Exercise:
Copy out every item below word for word, leaving out the pictures.

--*--

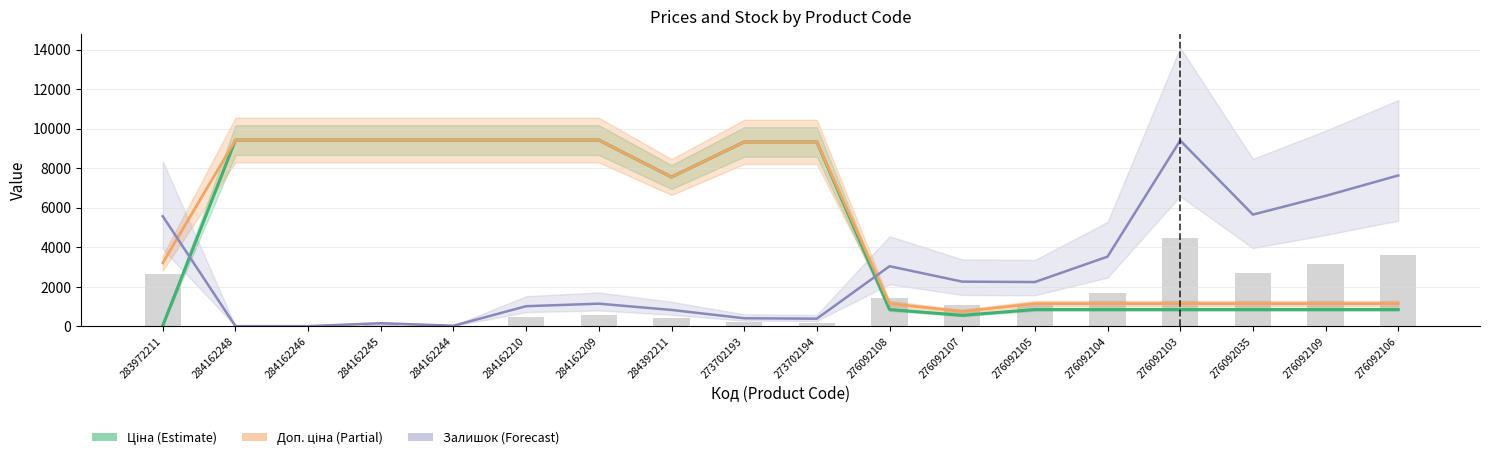

Reading left to right, transcribe all the data shown in this chart.

Ціна: 32.0	9416.9	9416.9	9416.9	9416.9	9416.9	9416.9	7545.9	9321.4	9321.4	842.8	547.8	842.8	842.8	842.8	842.8	842.8	842.8
Доп. ціна: 3205.0	9416.9	9416.9	9416.9	9416.9	9416.9	9416.9	7545.9	9321.4	9321.4	1142.1	742.0	1142.1	1142.1	1142.1	1142.1	1142.1	1142.1
Залишок (scaled): 5561.6	0.0	0.0	147.5	21.1	1011.2	1137.6	821.6	400.3	379.2	3033.6	2254.2	2233.1	3518.2	9395.8	5645.9	6593.9	7626.2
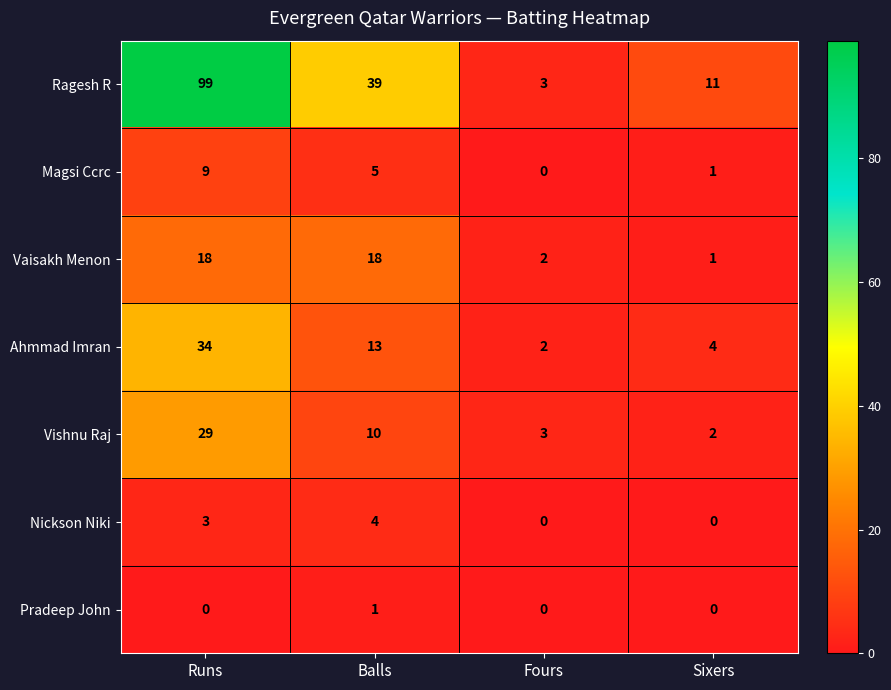

Is it true that Nickson Niki equals 0 at Fours?

True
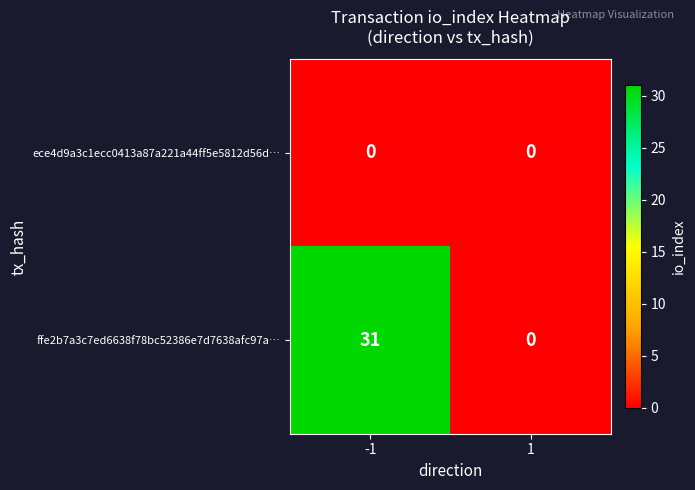

Rank the series by their maximum value, from highest to lowest.

ffe2b7a3c7ed6638f78bc52386e7d7638afc97a…, ece4d9a3c1ecc0413a87a221a44ff5e5812d56d…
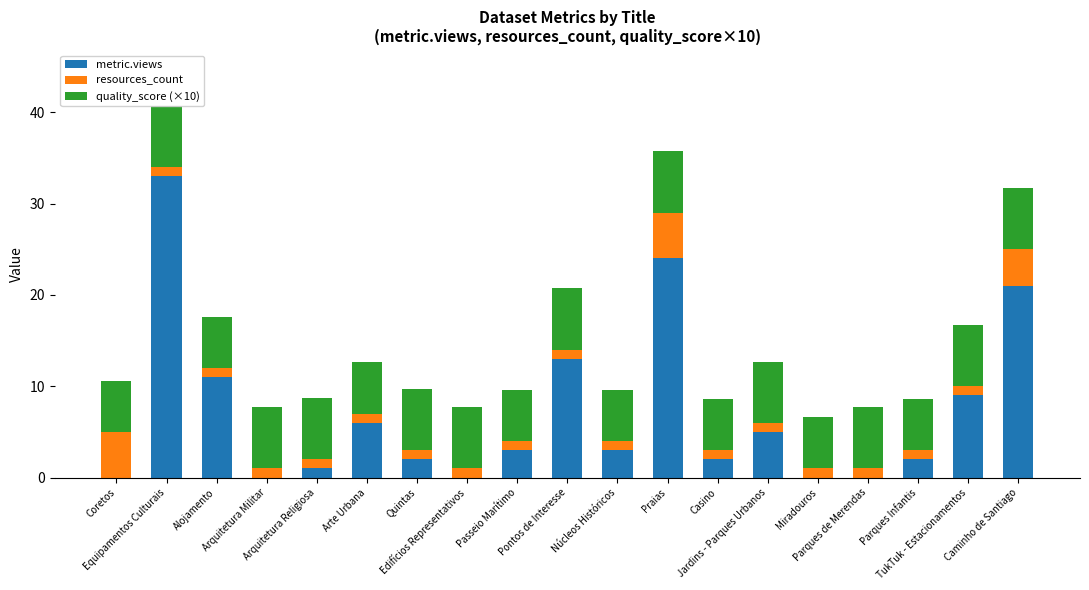

What is the difference between the maximum and minimum values in the quality_score (×10) series?

1.1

--*--

Solution to this task:
Reading left to right, transcribe all the data shown in this chart.

Ціна: 32.0	9416.9	9416.9	9416.9	9416.9	9416.9	9416.9	7545.9	9321.4	9321.4	842.8	547.8	842.8	842.8	842.8	842.8	842.8	842.8
Доп. ціна: 3205.0	9416.9	9416.9	9416.9	9416.9	9416.9	9416.9	7545.9	9321.4	9321.4	1142.1	742.0	1142.1	1142.1	1142.1	1142.1	1142.1	1142.1
Залишок (scaled): 5561.6	0.0	0.0	147.5	21.1	1011.2	1137.6	821.6	400.3	379.2	3033.6	2254.2	2233.1	3518.2	9395.8	5645.9	6593.9	7626.2

Is it true that Nickson Niki equals 0 at Fours?

True

Rank the series by their maximum value, from highest to lowest.

ffe2b7a3c7ed6638f78bc52386e7d7638afc97a…, ece4d9a3c1ecc0413a87a221a44ff5e5812d56d…

What is the difference between the maximum and minimum values in the quality_score (×10) series?

1.1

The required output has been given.